Decisão Judicial: Fraude eletrônica bancária – furto ou estelionato?

04/03/2012
Decisão do STJ (Cat 222 / MG 2008/0120321-8) sobre conflito de atribuições, com entendimento quanto à capituação das “fraudes eletrônicas bancárias”:
CONFLITO DE ATRIBUIÇÕES. MPF E JUIZ FEDERAL. IPL. MOVIMENTAÇÃO E SAQUES FRAUDULENTOS EM CONTA-CORRENTE DA CEF POR MEIO DA INTERNET. MANIFESTAÇÃO DO MPF PELA DEFINIÇÃO DA CONDUTA COMO FURTO MEDIANTE FRAUDE E DECLINAÇÃO DA COMPETÊNCIA PARA O LOCAL ONDE MANTIDA A CONTA-CORRENTE. INTERPRETAÇÃO DIVERSA DO JUÍZO FEDERAL, QUE ENTENDE TRATAR-SE DE ESTELIONATO. INEXISTÊNCIA DE CONFLITO DE ATRIBUIÇÕES. ARQUIVAMENTO INDIRETO. APLICAÇÃO ANALÓGICA DO ART. 28 DO CPP. PRECEDENTES DA 3A. SEÇÃO DESTA CORTE. PARECER DO MPF PELO NÃO CONHECIMENTO DO CONFLITO. CONFLITO DE ATRIBUIÇÃO NÃO CONHECIDO.

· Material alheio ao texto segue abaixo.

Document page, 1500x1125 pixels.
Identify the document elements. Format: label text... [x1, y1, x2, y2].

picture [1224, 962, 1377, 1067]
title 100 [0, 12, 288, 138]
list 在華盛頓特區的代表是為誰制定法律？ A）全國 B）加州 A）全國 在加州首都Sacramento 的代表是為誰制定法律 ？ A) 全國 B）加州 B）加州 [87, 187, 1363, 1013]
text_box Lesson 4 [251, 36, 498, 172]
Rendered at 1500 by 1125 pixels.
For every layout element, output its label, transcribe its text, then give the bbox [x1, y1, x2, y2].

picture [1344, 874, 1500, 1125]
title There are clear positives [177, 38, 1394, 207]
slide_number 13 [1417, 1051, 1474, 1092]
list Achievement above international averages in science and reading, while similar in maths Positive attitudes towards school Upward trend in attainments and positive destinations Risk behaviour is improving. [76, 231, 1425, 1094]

 1. A 3a. Seção desta Corte definiu que configura o crime de furto qualificado pela fraude a subtração de valores de conta corrente, mediante transferência ou saque bancários sem o consentimento do correntista; assim, a competência deve ser definida pelo lugar da agência em que mantida a conta lesada.

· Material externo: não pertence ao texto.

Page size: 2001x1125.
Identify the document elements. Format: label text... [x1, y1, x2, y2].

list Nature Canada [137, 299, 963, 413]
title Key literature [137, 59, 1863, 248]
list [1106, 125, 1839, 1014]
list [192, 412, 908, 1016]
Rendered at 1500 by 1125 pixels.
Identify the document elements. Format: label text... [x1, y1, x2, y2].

2. Inexiste conflito de atribuição quando o membro do Ministério Público opina pela declinação de competência e o Juízo não acata o pronunciamento; dest’arte, não oferecida a denúncia, em razão da incompetência do juízo, opera-se o denominado arquivamento indireto, competindo ao Juiz aplicar analogicamente o art. 28 do CPP, remetendo os autos à 2a. Câmara de Coordenação e Revisão do MPF. Precedentes do STJ.
3. A hipótese igualmente não configura conflito de competência, ante a ausência de pronunciamento de uma das autoridades judiciárias sobre a sua competência para conhecer do mesmo fato criminoso.

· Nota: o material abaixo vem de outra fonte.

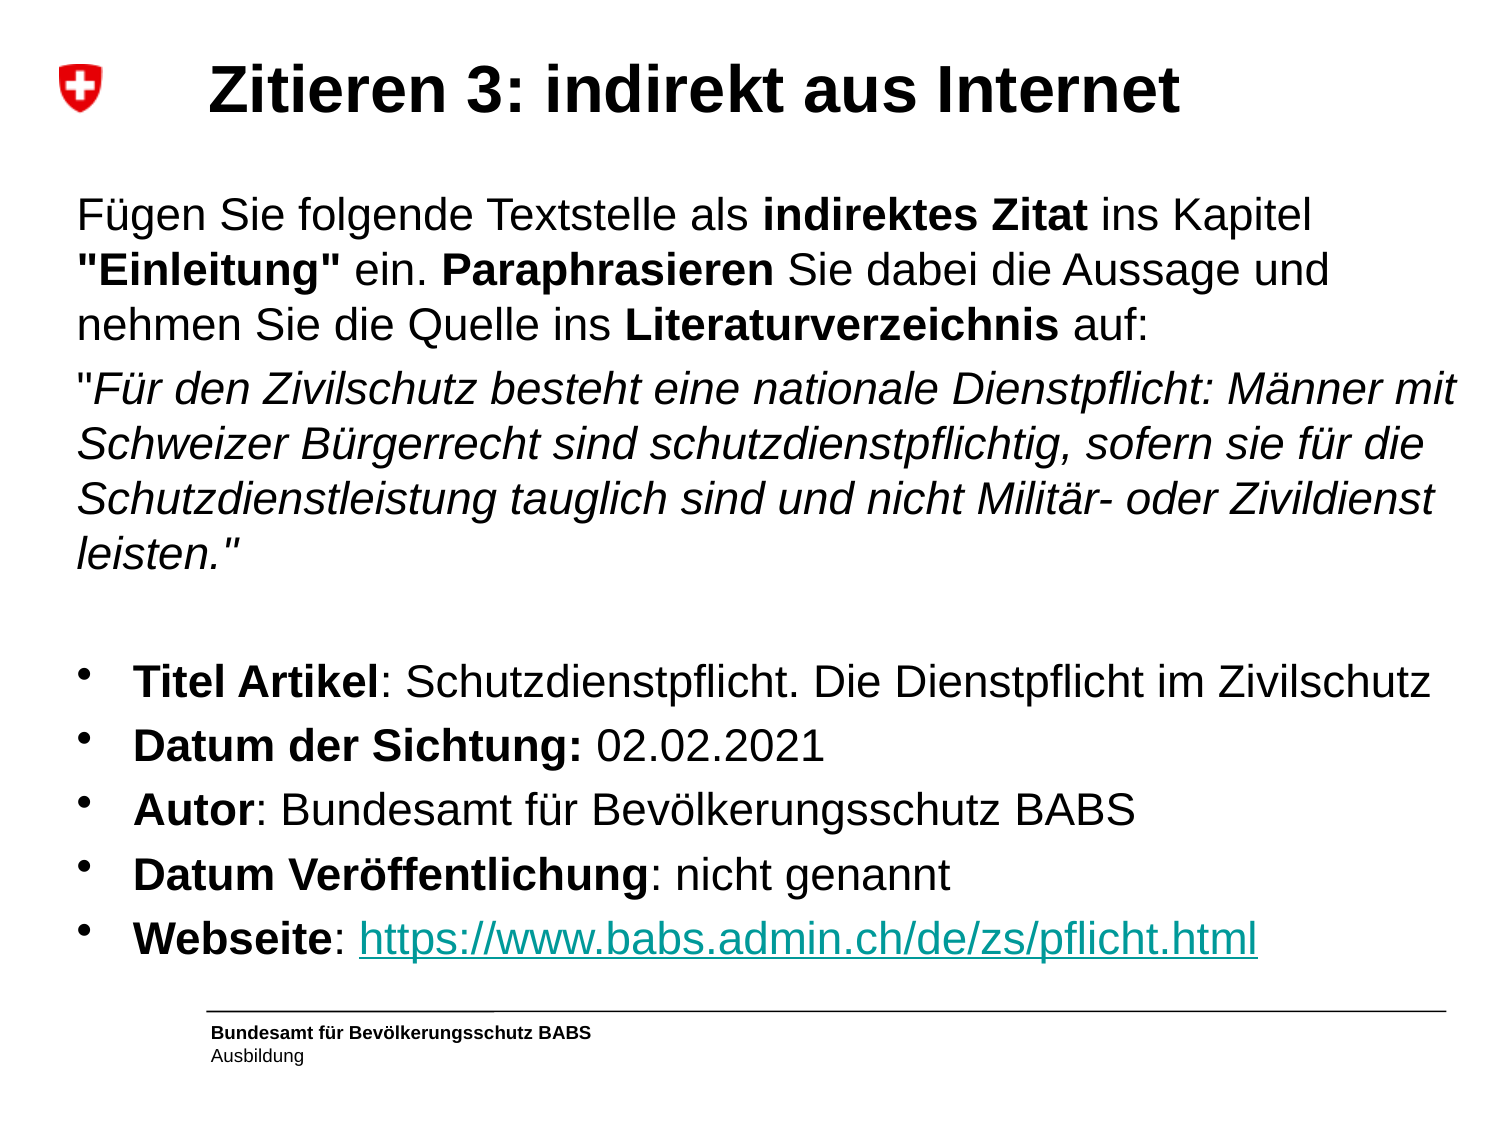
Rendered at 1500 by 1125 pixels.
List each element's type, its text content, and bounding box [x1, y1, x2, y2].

picture [59, 64, 103, 114]
title Zitieren 3: indirekt aus Internet [207, 45, 1433, 184]
list Fügen Sie folgende Textstelle als indirektes Zitat ins Kapitel "Einleitung" ein. Paraphrasieren Sie dabei die Aussage und nehmen Sie die Quelle ins Literaturverzeichnis auf: "Für den Zivilschutz besteht eine nationale Dienstpflicht: Männer mit Schweizer Bürgerrecht sind schutzdienstpflichtig, sofern sie für die Schutzdienstleistung tauglich sind und nicht Militär- oder Zivildienst leisten." Titel Artikel: Schutzdienstpflicht. Die Dienstpflicht im Zivilschutz Datum der Sichtung: 02.02.2021 Autor: Bundesamt für Bevölkerungsschutz BABS Datum Veröffentlichung: nicht genannt Webseite: https://www.babs.admin.ch/de/zs/pflicht.html [76, 184, 1483, 1012]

4. Conflito de atribuição não conhecido.

Acórdão: Vistos, relatados e discutidos estes autos, acordam os Ministros da TERCEIRA SEÇÃO do Superior Tribunal de Justiça, na conformidade dos votos e das notas taquigráficas a seguir, por unanimidade, não conhecer do conflito, nos termos do voto do Sr. Ministro Relator. Os Srs. Ministros Jorge Mussi, Og Fernandes, Vasco Della Giustina (Desembargador convocado do TJ/RS), Celso Limongi (Desembargador convocado do TJ/SP), Haroldo Rodrigues (Desembargador convocado do TJ/CE), Adilson Vieira Macabu (Desembargador convocado do TJ/RJ) e Gilson Dipp votaram com o Sr. Ministro Relator.